We’ve seen what happens when disasters like hurricanes and snowstorms threaten daily life and business operations. However, the business interruptions caused by the aggressive need for social distancing are lasting longer on a global rather than regional scale. On-premise hospitality and alcohol retailers will soon face the emerging, germophobic public and the difficulties in implementing new heightened sanitation producers, employee health-screening and sick-leave policies and potential wide-spread capacity restrictions. These obstacles present ongoing sales difficulties for the alcohol industry that should be addressed collaboratively to develop new industry standards in product packaging and service protocols.
Overall, the alcohol industry would benefit from integrated industry collaboration between suppliers and retailers to address these current operational concerns and work toward the re-fashioning of traditional alcohol retail sales regulations that may not work in the post-coronavirus world. Food and alcohol take-out and delivery options have helped the industry survive, modernize and maintain some level of active sales through the crisis. The integration of these services for restaurants that were not capable of digital online orders or take-out service pre-pandemic was quick but not without extreme herculean effort in developing and implementing new technology, internal service and food preparation protocols and alcohol delivery operations. Common sense dictates that some level of these services will continue to be in high demand until the public at large sheds the coronavirus fears and the medical community is able to develop and launch vaccines and effective treatments for COVID-19. Food and alcohol suppliers will need to work with their retail clients to develop new packaging standards that allow for easier take-out/delivery options, new marketing and promotional programs to help instill confidence in the post-coronavirus consumer and consolidated legislative lobbying efforts to modernize restrictive trade practice and other operational laws that will need to adjust to allow for new credit and purchasing incentives options as well as permanently allow for continued integration of social distancing take-out/delivery options.
The nationwide impact of on-premise hospitality business closures is deep and far-reaching.

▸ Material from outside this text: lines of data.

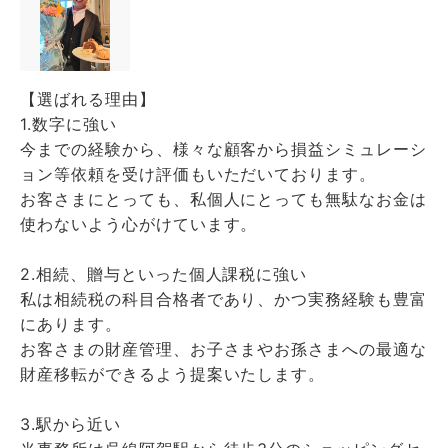
【選ばれる理由】
1.数字に強い
今までの経験から、様々な顧客から損益シミュレーシ
ョン等依頼を受け評価もいただいております。
お客さまにとっても、私個人にとっても無駄なお金は
使わないよう心がけています。
2.相続、贈与といった個人課税に強い
私は相続税の科目合格者であり、かつ実務経験も豊富
にあります。
お客さまの財産管理、お子さまやお孫さまへの最適な
財産移転ができるよう提案いたします。
3.駅から近い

Nonetheless, the critical need to adjust to social distancing is keeping the on-premise hospitality industry alive although far from thriving. The industry’s innovative energy will need to continue through phased re-opening plans to promote continued legislative flexibility and modernization of outdated alcohol regulatory laws. Our initial short-term emergency plans and operational adjustments may just set the foundation for long-term alcohol service modernization and thriving on-premise operations.
Marbet Lewis is founder of Spiritus Law in Miami, Fla.